Work to be completed: Count the lines in the rows below that contain the word "Which". Reply with the number alone.

Stored entries
----

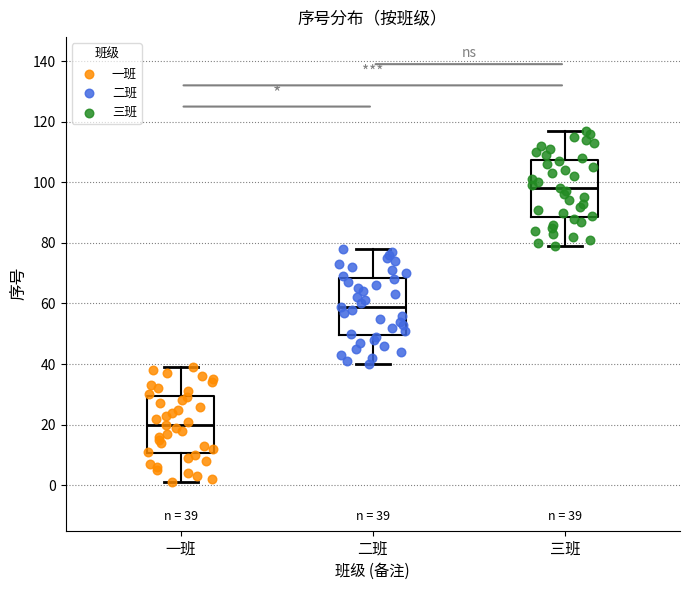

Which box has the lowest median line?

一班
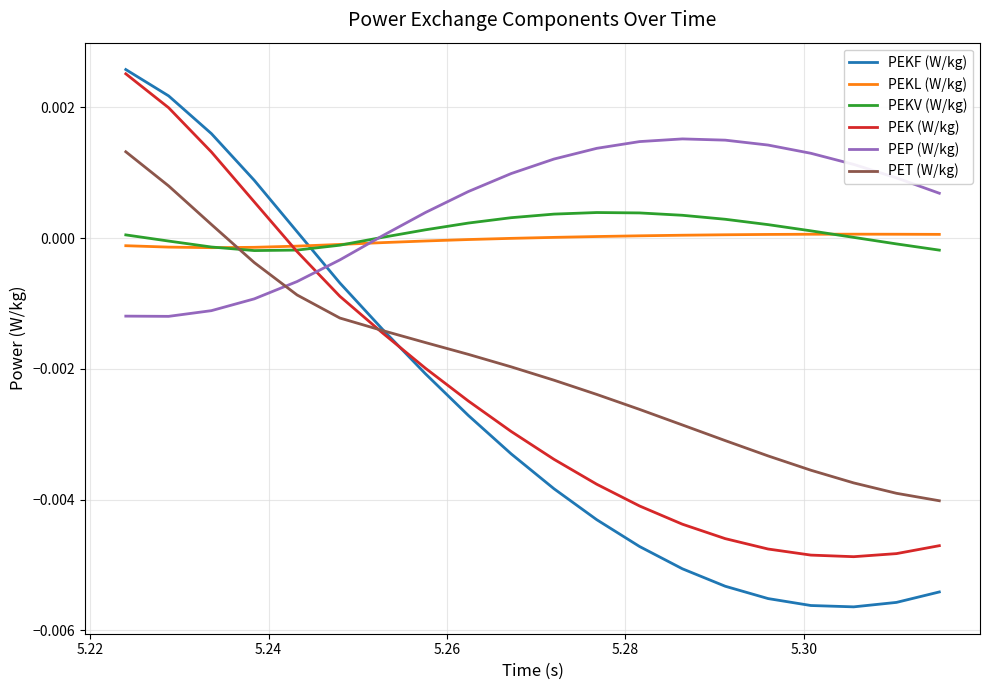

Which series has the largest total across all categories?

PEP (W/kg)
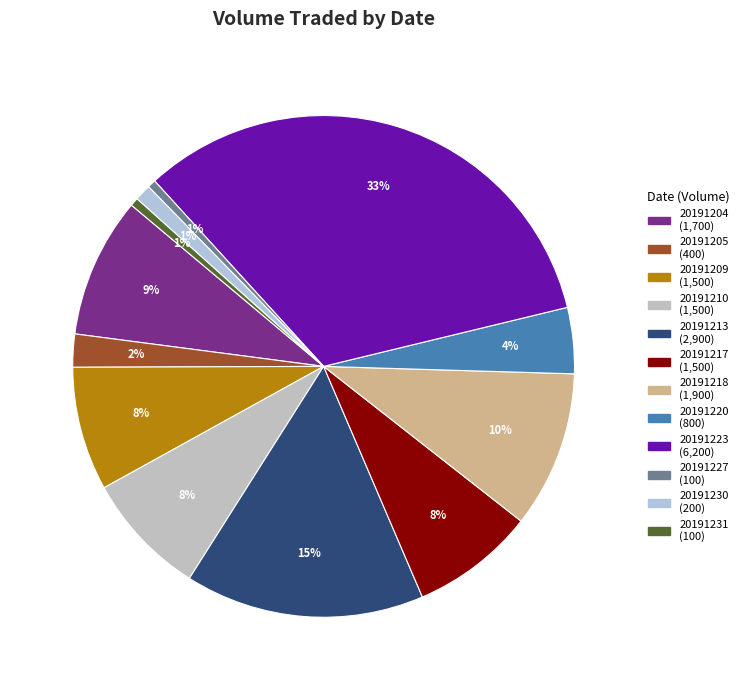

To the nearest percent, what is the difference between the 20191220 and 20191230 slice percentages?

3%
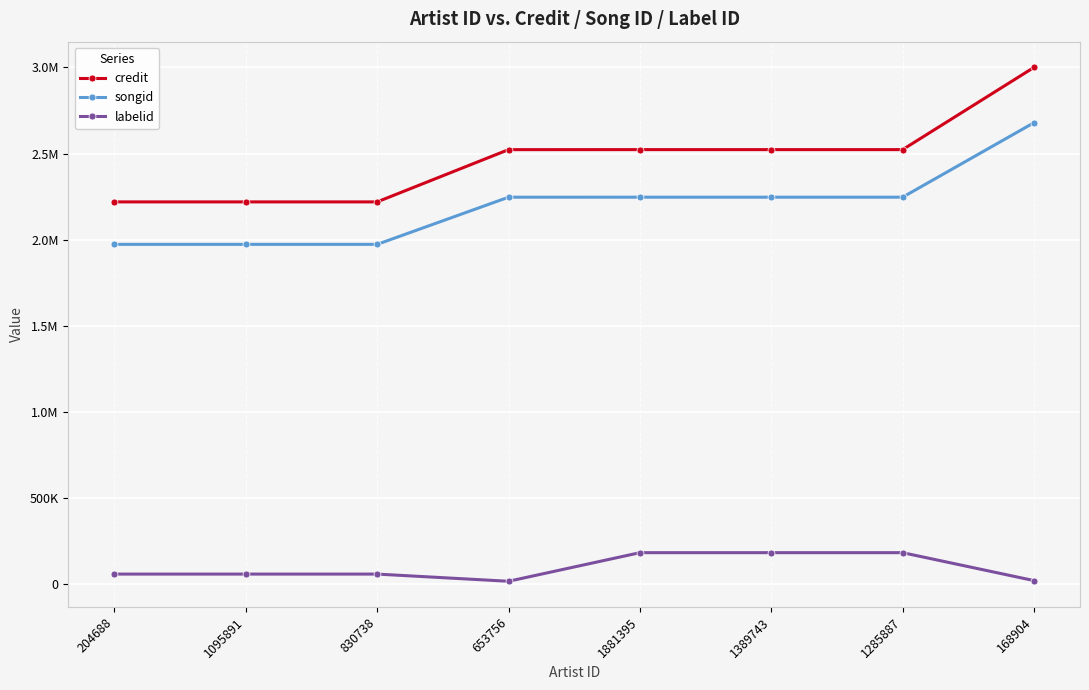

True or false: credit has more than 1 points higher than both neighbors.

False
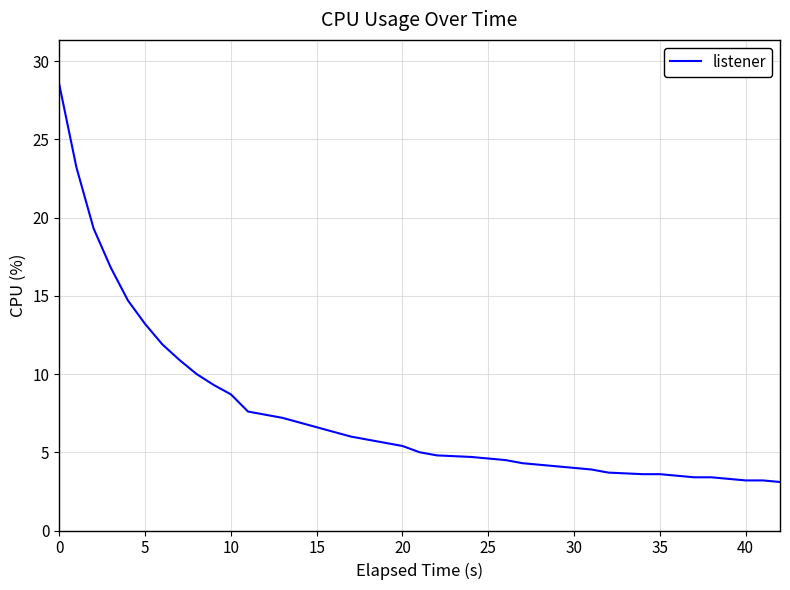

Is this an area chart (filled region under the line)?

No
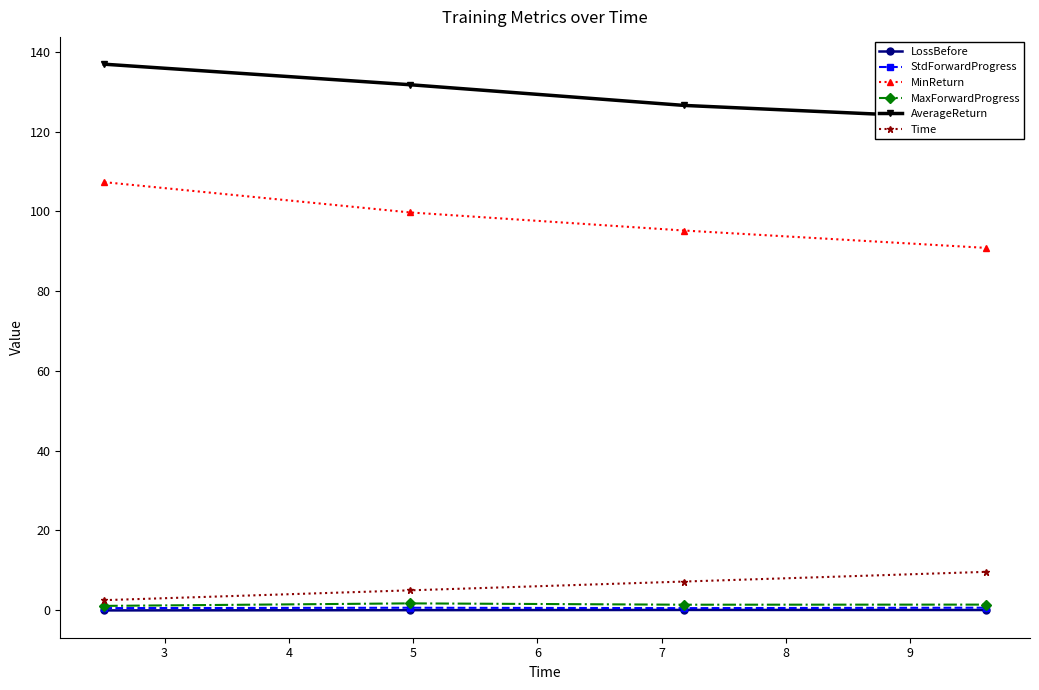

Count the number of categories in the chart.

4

----

Result below: 2